# CW-80 Transformer with Ready to Run Set



## train100102 (Sep 1, 2010)

Does this just run the set that comes with it? My son is already looking at other O gauge engines and I need to know if he will need another transformer to run another engine. Thanks!!


----------



## Big Ed (Jun 16, 2009)

train100102 said:


> Does this just run the set that comes with it? My son is already looking at other O gauge engines and I need to know if he will need another transformer to run another engine. Thanks!!

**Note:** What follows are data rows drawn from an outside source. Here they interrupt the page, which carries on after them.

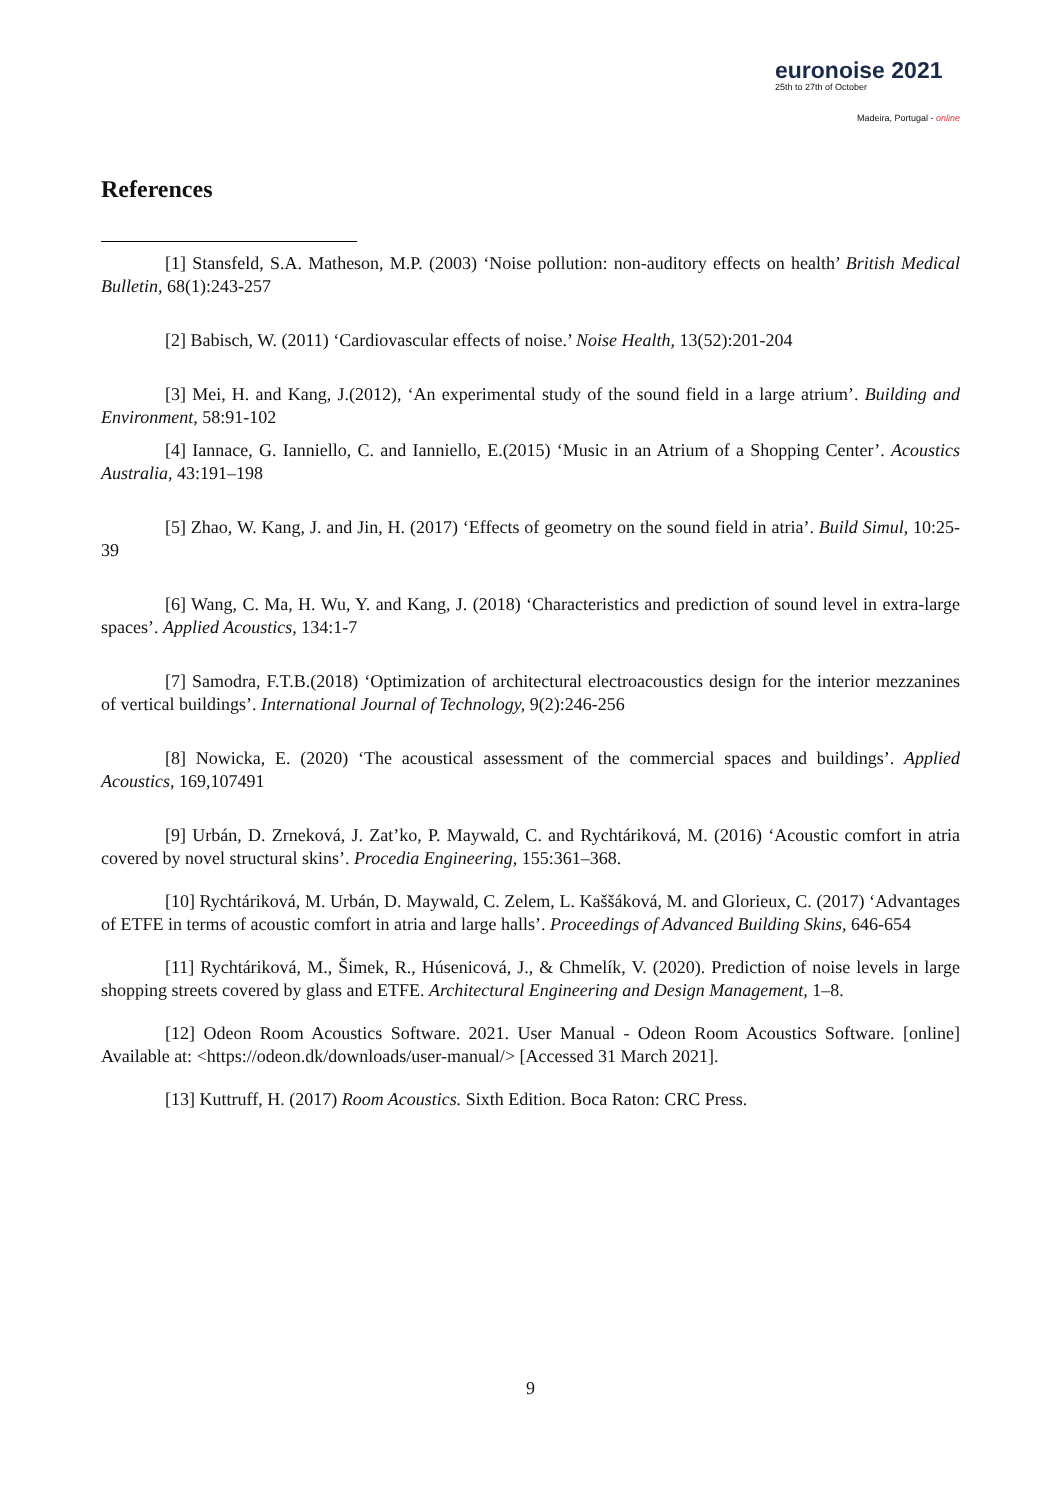euronoise 2021
25th to 27th of October
Madeira, Portugal - online
References
[1] Stansfeld, S.A. Matheson, M.P. (2003) ‘Noise pollution: non-auditory effects on health’ British Medical Bulletin, 68(1):243-257
[2] Babisch, W. (2011) ‘Cardiovascular effects of noise.’ Noise Health, 13(52):201-204
[3] Mei, H. and Kang, J.(2012), ‘An experimental study of the sound field in a large atrium’. Building and Environment, 58:91-102
[4] Iannace, G. Ianniello, C. and Ianniello, E.(2015) ‘Music in an Atrium of a Shopping Center’. Acoustics Australia, 43:191–198
[5] Zhao, W. Kang, J. and Jin, H. (2017) ‘Effects of geometry on the sound field in atria’. Build Simul, 10:25-39
[6] Wang, C. Ma, H. Wu, Y. and Kang, J. (2018) ‘Characteristics and prediction of sound level in extra-large spaces’. Applied Acoustics, 134:1-7
[7] Samodra, F.T.B.(2018) ‘Optimization of architectural electroacoustics design for the interior mezzanines of vertical buildings’. International Journal of Technology, 9(2):246-256
[8] Nowicka, E. (2020) ‘The acoustical assessment of the commercial spaces and buildings’. Applied Acoustics, 169,107491
[9] Urbán, D. Zrneková, J. Zat’ko, P. Maywald, C. and Rychtáriková, M. (2016) ‘Acoustic comfort in atria covered by novel structural skins’. Procedia Engineering, 155:361–368.
[10] Rychtáriková, M. Urbán, D. Maywald, C. Zelem, L. Kaššáková, M. and Glorieux, C. (2017) ‘Advantages of ETFE in terms of acoustic comfort in atria and large halls’. Proceedings of Advanced Building Skins, 646-654
[11] Rychtáriková, M., Šimek, R., Húsenicová, J., & Chmelík, V. (2020). Prediction of noise levels in large shopping streets covered by glass and ETFE. Architectural Engineering and Design Management, 1–8.
[12] Odeon Room Acoustics Software. 2021. User Manual - Odeon Room Acoustics Software. [online] Available at: <https://odeon.dk/downloads/user-manual/> [Accessed 31 March 2021].
[13] Kuttruff, H. (2017) Room Acoustics. Sixth Edition. Boca Raton: CRC Press.
9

One at a time? That should handle any Lionel engine, that runs on AC current.


----------



## cottonx55 (Jul 12, 2010)

you will need another transformer if you are going to run both a the very same time to go with the one you have and i get conflicted stories about the older zw and kw and the new circuit board trains and if you use the fuse holder have a drawer full of 5 or 10 amp fuse for every time one derails pop go's a fuse but never the transformers they say many things and i have yet to fine really good help here at local hobby store about the old transformers with a modern breaker like dose it go off before circuits burn so i just get another new one take to good hobby store who knows what he's doing and but the in phase then you are suppose to be able to run two trains i think as mine a mess right now that 40 dollar cd mistake may not be a bad deal as i have made 450 dollars in bo-boo's but yea it will handled one at a time any transformer do that if big enough


----------



## tjcruiser (Jan 10, 2010)




----------



## Big Ed (Jun 16, 2009)

tjcruiser said:


>



I double you...........  ................>?


----------



## T-Man (May 16, 2008)

cottonx55 said:


> you will need another transformer if you are going to run both a the very same time to go with the one you have and i get conflicted stories about the older zw and kw and the new circuit board trains and if you use the fuse holder have a drawer full of 5 or 10 amp fuse for every time one derails pop go's a fuse but never the transformers they say many things and i have yet to fine really good help here at local hobby store about the old transformers with a modern breaker like dose it go off before circuits burn so i just get another new one take to good hobby store who knows what he's doing and but the in phase then you are suppose to be able to run two trains i think as mine a mess right now that 40 dollar cd mistake may not be a bad deal as i have made 450 dollars in bo-boo's but yea it will handled one at a time any transformer do that if big enough


Maybe you need a circuit breaker?
It all depends on what you want to run and which transformer to use. The old ones should not go with trains with boards because of their poor DC output. 
You need good diodes in modern transformers to have the sounds work as they are suppose to. This is my advice. It may work but I don't approve.


----------



## Big Ed (Jun 16, 2009)

train100102 said:


> Does this just run the set that comes with it? My son is already looking at other O gauge engines and I need to know if he will need another transformer to run another engine. Thanks!!



 T?

This was the original question.
Is his answer for another question?


----------



## x_doug_x (Jun 21, 2010)

my head hurts


----------



## T-Man (May 16, 2008)

His first sentance answers the question. His table has problems I got a private post.First I need to know more of what he has.


----------